Peering Beneath the Storms
Jupiter’s atmosphere has fascinated astronomers for over 360 years, ever since early telescope observations revealed the Great Red Spot. This massive storm, roughly twice Earth’s size, has been churning for centuries and is just one feature in a planet-wide system of violent winds and dense clouds.
Despite this long history of observation, what lies beneath Jupiter’s visible surface remains largely mysterious. The clouds are so thick that NASA’s Galileo spacecraft lost contact with Earth in 2003 as it descended into the deeper atmosphere. Currently, NASA’s Juno mission studies the planet from orbit, measuring components in the upper atmosphere including ammonia, methane, ammonium hydrosulfide, water, and carbon monoxide.
The challenge is that much of Jupiter’s oxygen is locked in water, which condenses into heavy clouds far below the visible bands, beyond the reach of orbiting instruments.
A New Modeling Breakthrough
Jeehyun Yang, a postdoctoral researcher at the University of Chicago and lead author of the study, recognized that previous research had treated atmospheric chemistry and fluid dynamics as separate problems. This approach led to wildly conflicting estimates of Jupiter’s water and oxygen content, with one major recent study suggesting the planet held only about a third as much oxygen as the sun.
Yang and her team took a different approach by combining chemistry and hydrodynamics into a single model for the first time at this level of detail. The simulation tracks how molecules travel between the extremely hot conditions deep within Jupiter’s atmosphere and the cooler upper regions, undergoing thousands of different chemical reactions while also accounting for cloud and droplet behavior.

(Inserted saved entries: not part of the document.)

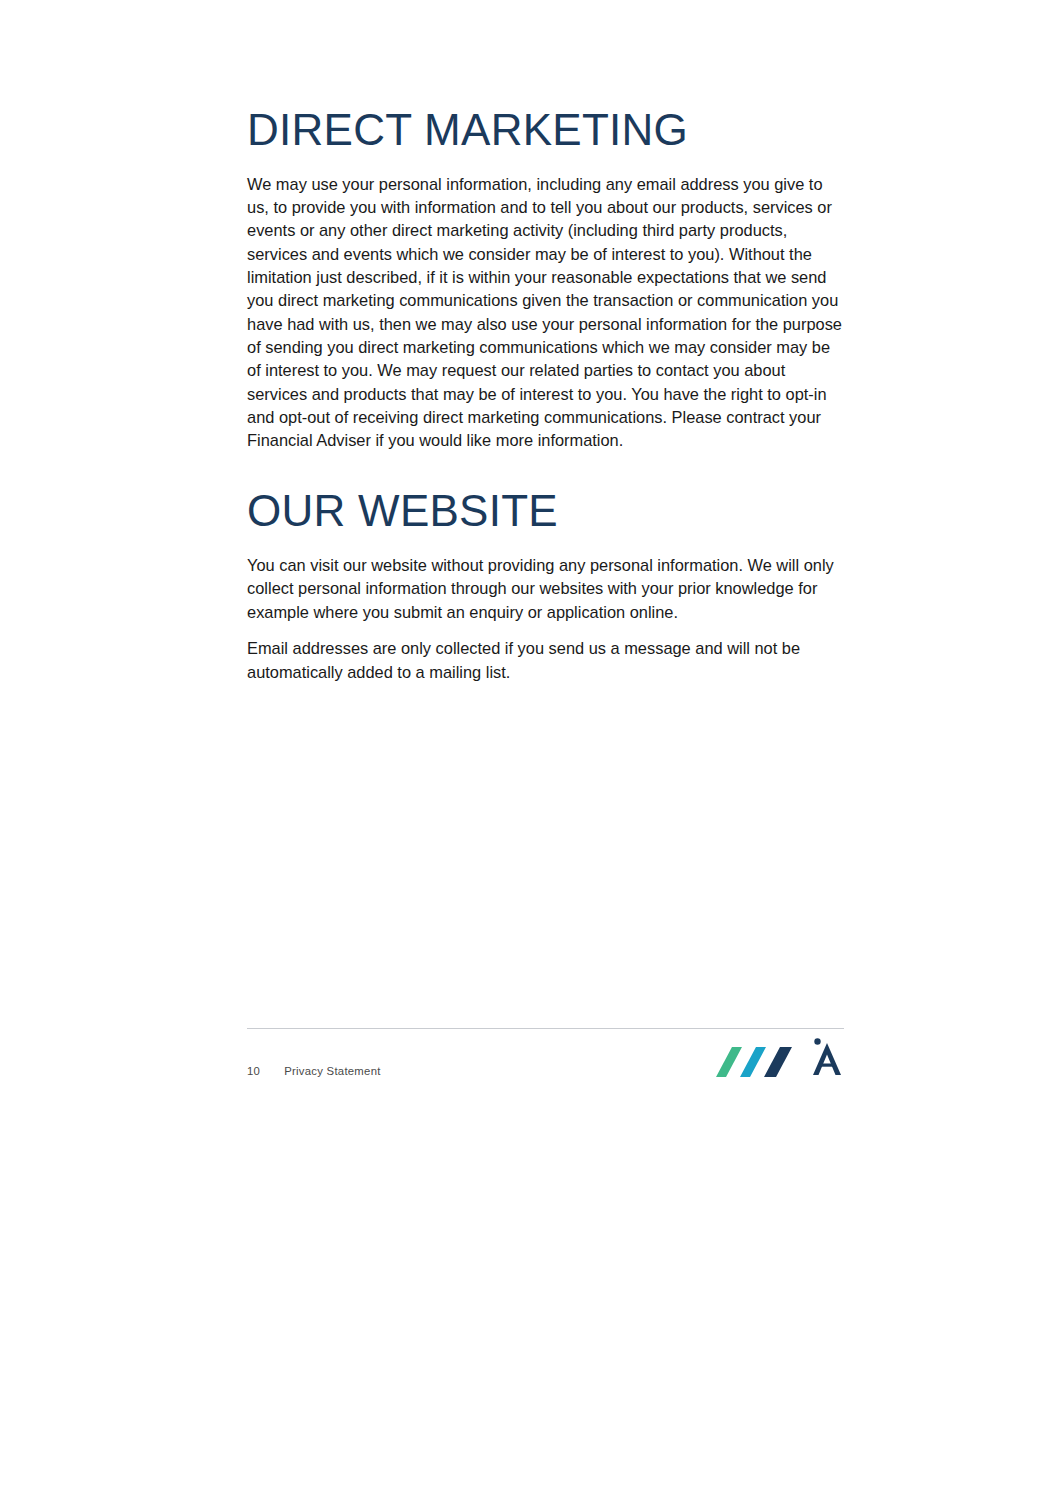DIRECT MARKETING
We may use your personal information, including any email address you give to us, to provide you with information and to tell you about our products, services or events or any other direct marketing activity (including third party products, services and events which we consider may be of interest to you). Without the limitation just described, if it is within your reasonable expectations that we send you direct marketing communications given the transaction or communication you have had with us, then we may also use your personal information for the purpose of sending you direct marketing communications which we may consider may be of interest to you. We may request our related parties to contact you about services and products that may be of interest to you. You have the right to opt-in and opt-out of receiving direct marketing communications. Please contract your Financial Adviser if you would like more information.
OUR WEBSITE
You can visit our website without providing any personal information. We will only collect personal information through our websites with your prior knowledge for example where you submit an enquiry or application online.
Email addresses are only collected if you send us a message and will not be automatically added to a mailing list.
10 Privacy Statement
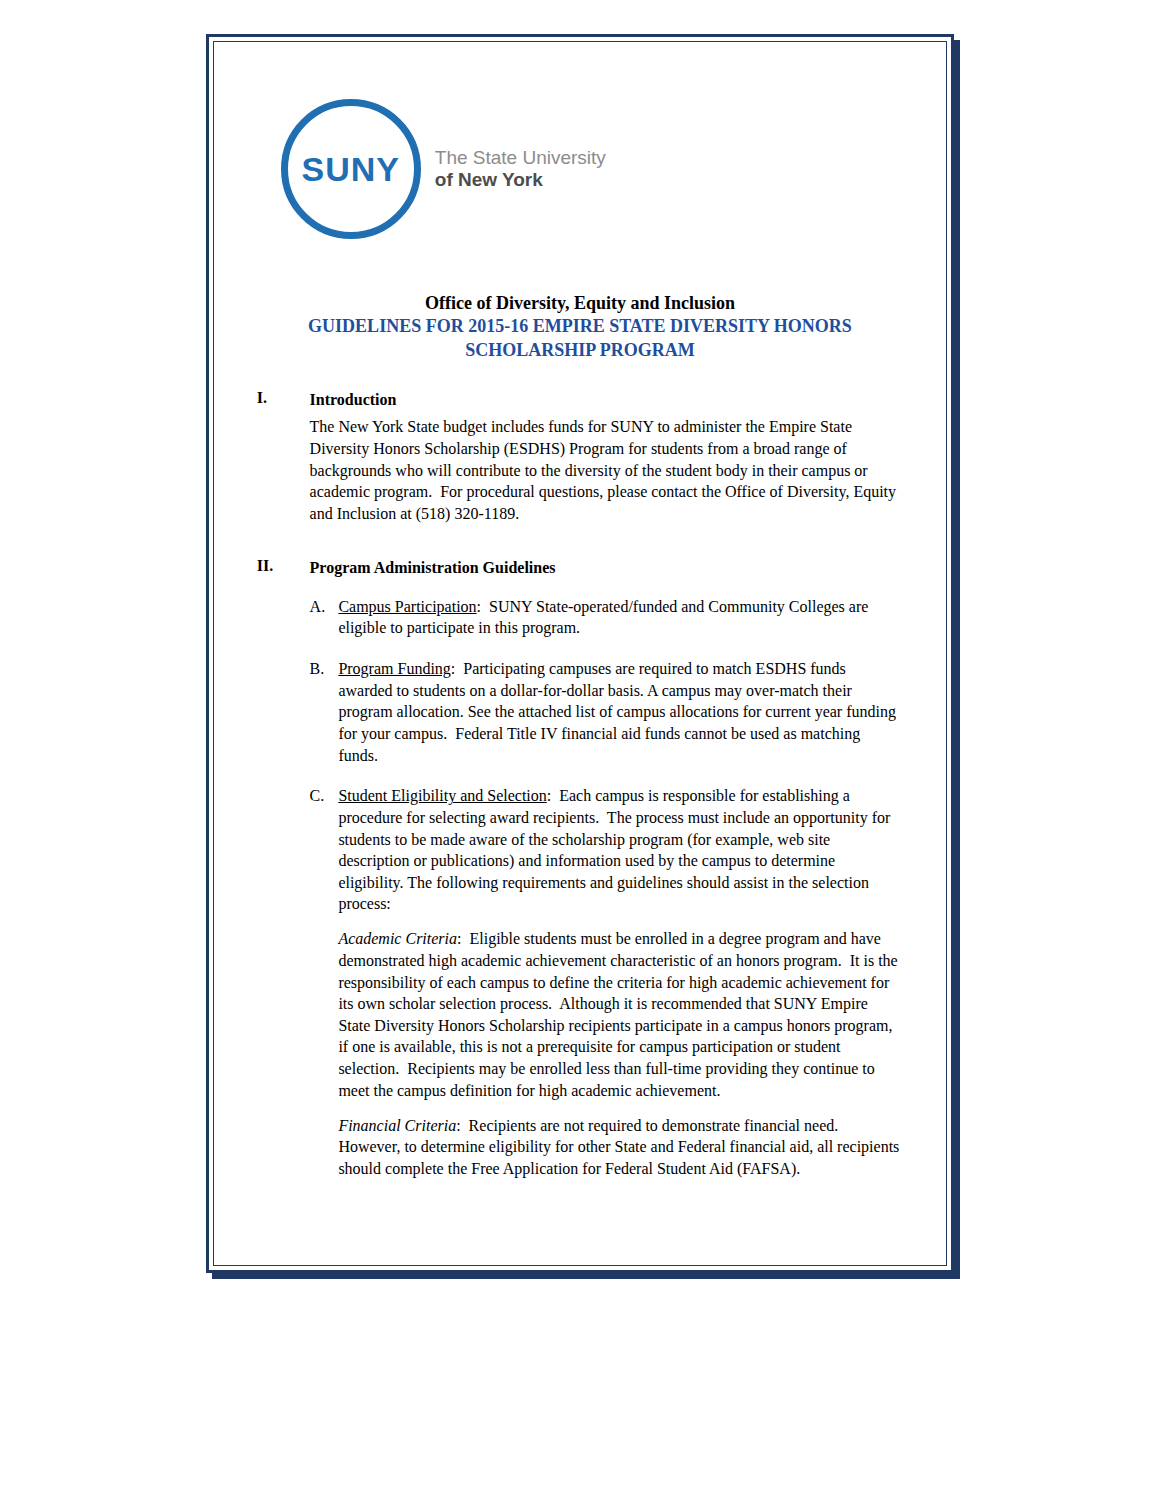SUNY
The State University
of New York
Office of Diversity, Equity and Inclusion
GUIDELINES FOR 2015-16 EMPIRE STATE DIVERSITY HONORS SCHOLARSHIP PROGRAM
I.
Introduction
The New York State budget includes funds for SUNY to administer the Empire State Diversity Honors Scholarship (ESDHS) Program for students from a broad range of backgrounds who will contribute to the diversity of the student body in their campus or academic program. For procedural questions, please contact the Office of Diversity, Equity and Inclusion at (518) 320-1189.
II.
Program Administration Guidelines
A.
Campus Participation: SUNY State-operated/funded and Community Colleges are eligible to participate in this program.
B.
Program Funding: Participating campuses are required to match ESDHS funds awarded to students on a dollar-for-dollar basis. A campus may over-match their program allocation. See the attached list of campus allocations for current year funding for your campus. Federal Title IV financial aid funds cannot be used as matching funds.
C.
Student Eligibility and Selection: Each campus is responsible for establishing a procedure for selecting award recipients. The process must include an opportunity for students to be made aware of the scholarship program (for example, web site description or publications) and information used by the campus to determine eligibility. The following requirements and guidelines should assist in the selection process:
Academic Criteria: Eligible students must be enrolled in a degree program and have demonstrated high academic achievement characteristic of an honors program. It is the responsibility of each campus to define the criteria for high academic achievement for its own scholar selection process. Although it is recommended that SUNY Empire State Diversity Honors Scholarship recipients participate in a campus honors program, if one is available, this is not a prerequisite for campus participation or student selection. Recipients may be enrolled less than full-time providing they continue to meet the campus definition for high academic achievement.
Financial Criteria: Recipients are not required to demonstrate financial need. However, to determine eligibility for other State and Federal financial aid, all recipients should complete the Free Application for Federal Student Aid (FAFSA).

The researchers used carbon monoxide as a tracer to infer deeper oxygen levels, since this gas provides clues about the chemical conditions in Jupiter’s interior as it circulates upward.
Implications for Planetary Formation
The finding that Jupiter contains about one and a half times the sun’s oxygen content has significant implications for understanding planetary formation. All elements that make up planets originated in the sun, but variations in their proportions offer clues about where and how planets formed.
The enhanced oxygen level supports theories that Jupiter formed beyond the snow line, where water froze into ice in the early solar system. Ice is much easier for growing planets to accumulate than water vapor, meaning a planet forming in this cold region would naturally incorporate more oxygen-rich frozen material than the sun itself.
This knowledge extends beyond our solar system, helping scientists predict what kinds of planets might form around other stars and which ones could potentially support life.
Slower Circulation Than Expected
The model also revealed an unexpected finding about how Jupiter’s atmosphere moves. Gases appear to circulate vertically through the atmosphere 35 to 40 times more slowly than standard assumptions predicted. A single molecule might take several weeks to travel through one atmospheric layer, rather than just hours.
This slower mixing affects how heat, storms, and chemical reactions interact deep within the planet, potentially reshaping scientists’ understanding of Jupiter’s internal dynamics.
The study used microwave data from Juno to verify water abundance in Jupiter’s equatorial atmosphere, helping validate the model’s predictions. However, the researchers acknowledge that Jupiter’s water content likely varies with latitude, and a single equatorial measurement cannot describe every storm system across the planet’s surface.
Future missions may include dedicated entry probes that can directly sample water vapor as they descend, which would provide definitive measurements of Jupiter’s oxygen content. Meanwhile, continued observations from Earth can track carbon monoxide across different latitudes to test whether the slow mixing pattern holds throughout the atmosphere.